## Tâche demandée
Indiquez, d'après le texte fourni, quels ministres ont déserté le Conseil des ministres qui a annulé les résultats des appels d'offre.

## Texte fourni
»»
La pression populaire a porté ses fruits. Le Conseil des ministres du 24 août a décidé finalement, après d’innombrables reports, de rendre publics les résultats des appels d’offre pour la gestion des déchets lancés en janvier 2015. Mais des voix se sont rapidement élevées dans les médias contre un « partage des parts politique » : les prix excessifs proposés par les compagnies seraient la preuve de leurs liens avec des politiciens désireux de capter toujours plus d’argent public. Le lendemain, ces résultats furent annulés après un Conseil des ministres houleux, déserté par les ministres du Courant patriotique libre (CPL) de Michel Aoun et ceux du Hezbollah et du Tachnag (parti arménien), autrement dit ce que l’on appelle l’ « Alliance du 8 mars ». Cette incapacité du gouvernement à agir est une nouvelle illustration de la paralysie endémique du pays, miné par l’opposition stérile des partisans du « 8 mars » à ceux du « 14 mars ».
««
## Données fournies
»»
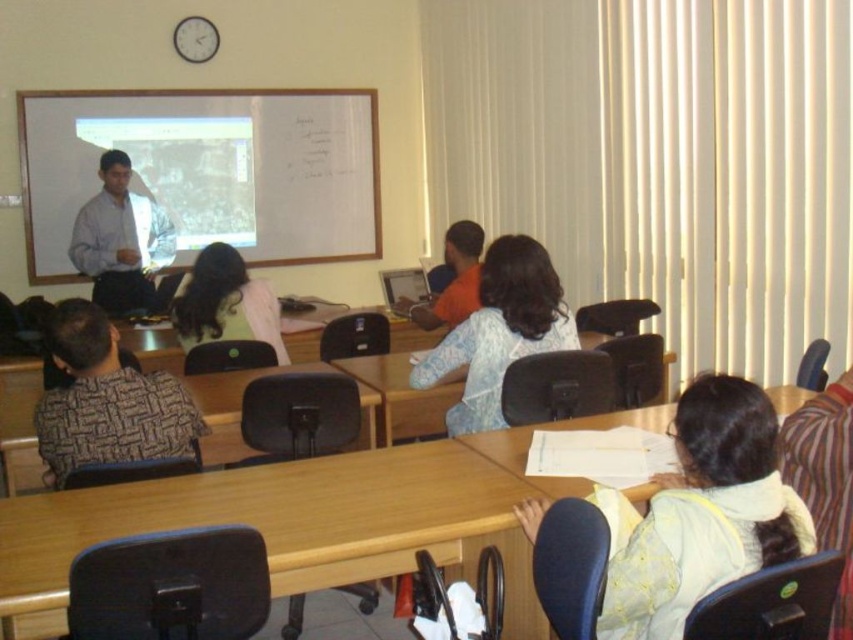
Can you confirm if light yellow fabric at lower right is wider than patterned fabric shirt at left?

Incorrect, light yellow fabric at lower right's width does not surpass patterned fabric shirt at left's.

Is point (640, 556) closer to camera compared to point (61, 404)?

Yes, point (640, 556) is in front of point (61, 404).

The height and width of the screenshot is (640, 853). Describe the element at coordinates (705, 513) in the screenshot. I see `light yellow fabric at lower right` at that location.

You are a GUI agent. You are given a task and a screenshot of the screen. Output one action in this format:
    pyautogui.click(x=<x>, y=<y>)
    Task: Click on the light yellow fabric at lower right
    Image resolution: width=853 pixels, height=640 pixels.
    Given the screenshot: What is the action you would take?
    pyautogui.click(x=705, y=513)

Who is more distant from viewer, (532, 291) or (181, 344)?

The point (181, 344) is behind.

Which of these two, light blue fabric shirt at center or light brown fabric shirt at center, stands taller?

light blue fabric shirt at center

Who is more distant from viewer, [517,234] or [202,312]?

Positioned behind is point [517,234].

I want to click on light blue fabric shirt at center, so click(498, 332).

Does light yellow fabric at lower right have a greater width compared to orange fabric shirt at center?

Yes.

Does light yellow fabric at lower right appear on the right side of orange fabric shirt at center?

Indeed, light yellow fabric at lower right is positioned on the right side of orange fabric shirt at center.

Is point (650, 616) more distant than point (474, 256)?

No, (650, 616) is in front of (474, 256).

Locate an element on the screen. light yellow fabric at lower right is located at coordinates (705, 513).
««
## Réponse ci-dessous
Les ministres du Courant patriotique libre (CPL) de Michel Aoun, ceux du Hezbollah et ceux du Tachnag, c'est-à-dire l'« Alliance du 8 mars ».